If you want to move from one external identity provider to another, for example from SAML to Azure AD, you can switch directly between them.

It is not supported to directly switch between Active Directory and other identity providers. If you want to do that, first disable synchronization and authentication, and then save the changes. After that you can switch to another identity provider and configure the associated authentication settings.

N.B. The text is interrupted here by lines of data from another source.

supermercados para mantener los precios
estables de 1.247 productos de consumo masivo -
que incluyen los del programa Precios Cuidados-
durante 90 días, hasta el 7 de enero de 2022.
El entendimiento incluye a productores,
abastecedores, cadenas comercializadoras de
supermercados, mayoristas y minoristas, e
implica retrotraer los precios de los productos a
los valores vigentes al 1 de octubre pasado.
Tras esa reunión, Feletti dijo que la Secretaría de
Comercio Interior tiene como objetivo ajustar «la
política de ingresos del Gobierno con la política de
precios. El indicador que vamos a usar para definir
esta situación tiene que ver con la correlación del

When keeping the users, these users will automatically be converted to native users temporarily until they are recognized based on the information provided by the new identity provider. They will not receive an e-mail to set their password for being a temporary native user. (This as opposed to when synchronization and authentication would be disabled and users would be converted to native Horizzon users).

If you choose to remove the users, they will be removed from Horizzon, but also any uncommitted work of the users. So please be aware of this and take the needed measures before you start removing users. The users will not be removed from the original identity provider.

Performing the switch

To perform the switch, follow the instructions for configuring user synchronization and authentication with the identity provider you want to move to:

Configuring user synchronization and authentication with Azure Active Directory

Configuring user synchronization and authentication with a SAML 2.0 based identity provider

Reverting the switch

If you have moved from SAML to Azure AD, but you want to revert the switch, you only need to switch identity provider in the Horizzon authentication settings and save the changes. All settings of the previous identity provider are still there.

If you have moved from Azure AD to SAML and want to revert, you need to switch identity provider in the Horizzon authentication settings and save the changes. After that, start provision in Azure AD to reactivate the Azure AD configuration.